You know what else was bad? CeeLo was singing to a BACKING TRACK. Yes, I apparently paid to watch CeeLo do half-ass karaoke with a video screen behind him. What, you couldn't trade in the extremely bored looking dancing girls for a real band? Backing track = NO ENERGY and it really showed.
After about three songs, there was some sort of interlude that consisted of some guy badly lip syncing to a medley of the hits of Culture Club as CeeLo went off stage for the first of several costume changes. When he returned, CeeLo informed us that this was, in fact, Boy George. Oh, how the mighty have fallen. This then caused CeeLo to go into a whole thing about how bad pop music is today compared to Culture Club. CeeLo, I love you, man. I really do. But as a judge on the voice, a creator of pop music, and an obnoxious shiller of SAKE THAT SHALL NOT BE NAMED, I think you lost your right to talk about the horrors of modern pop music.
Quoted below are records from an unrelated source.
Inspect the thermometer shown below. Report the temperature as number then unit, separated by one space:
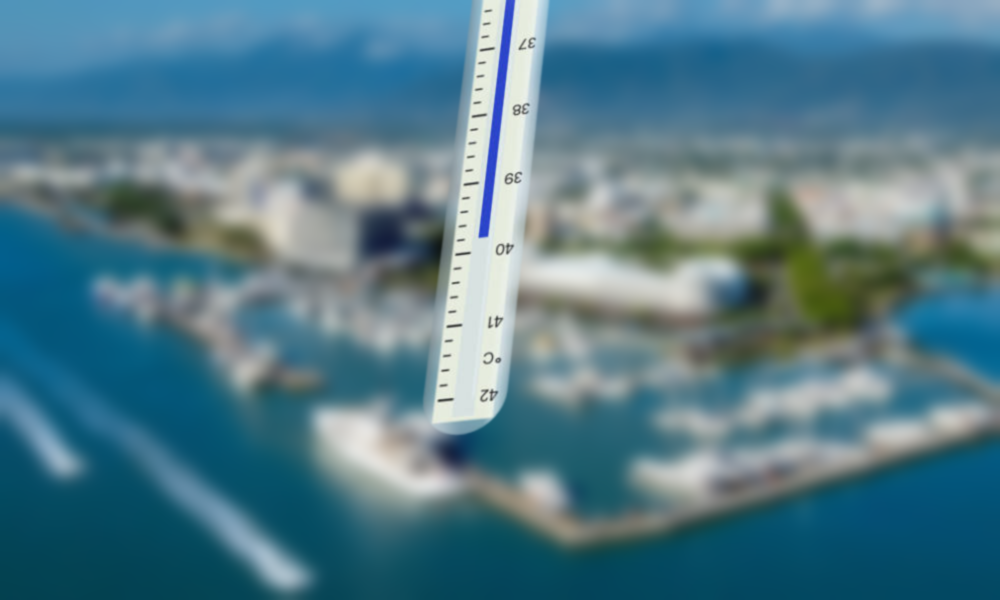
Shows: 39.8 °C
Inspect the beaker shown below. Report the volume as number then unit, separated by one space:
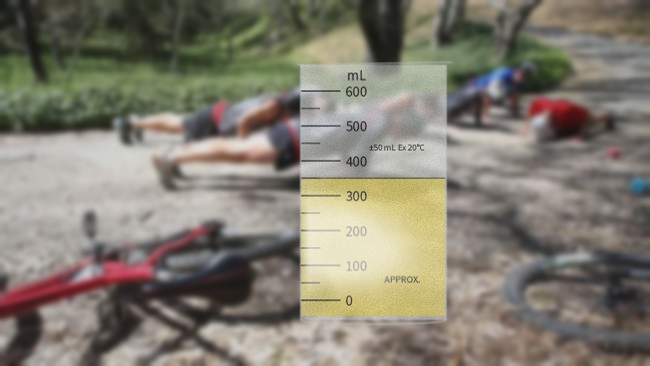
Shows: 350 mL
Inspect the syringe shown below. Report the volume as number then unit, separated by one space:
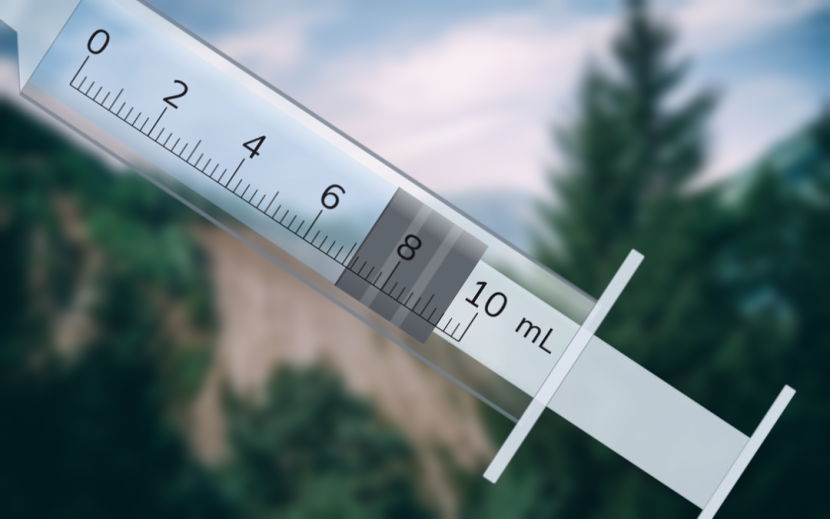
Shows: 7.1 mL
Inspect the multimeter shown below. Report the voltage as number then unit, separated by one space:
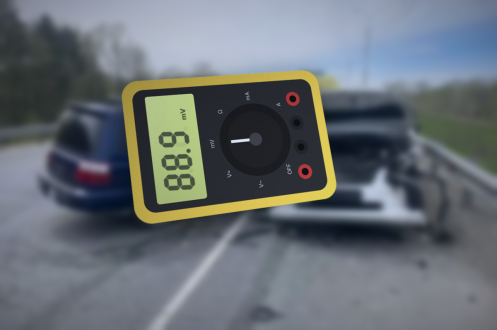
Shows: 88.9 mV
CeeLo's vocals suddenly got better at this point, though. I'm not sure exactly what they did, but he was no longer mumbling through the set, and most of the songs for the rest of the set were actually not half bad. In fact, I even really, really liked when he did "Storm Coming," one of my favorite Gnarls Barkley songs and a song I was not at all expecting to hear. He also got all or most of Goodie Mob to show up for a few songs, and I think that's the one point where more than 10% of the audience actually seemed to be into it.
The costume change intervals, however, remained horrible. The next one contained a dwarf dressed up as a clown lip syncing to "Smiley Faces." Really, a dwarf here for our amusement? What is this, the 1920s? Then another segment featured a video of a woman swallowing a large tube of balloon. This would have been more impressive if they actually got the lady to show up to perform this trick. I guess she's more expensive than Boy George. Anyway, I guess they're trying to go for a vague variety show/carnival sort of feel when they're not going for the "OMG CEELO IS A LADIES MAN, LADIES. SERIOUSLY, LADIES" vibe.
The last two songs were, as you'd expect, "Crazy" and "F*ck You." On the former, CeeLo missed his cue to come in for the first verse and just kind of stood there not singing until halfway through. Then he did it again in the second verse! How many times have you sung this song, man? Then in "F*ck You" (featuring an animatronic Chuck E. Cheese ripoff looking fake band. Really, couldn't have scrapped that for some live musicians? Just a DJ even?) he decided he would not sing the f-bombs in the chorus. I don't think this was because of a new found hate of the word, as he did use it during his rendition of "Super Freak," which was not as bad as you'd think, but because he wanted the audience to sing along. Unfortunately for him, most of the audience had lost interest long ago.
Overall, the painful thing about this show is that it had so much potential. It could be SO MUCH MORE.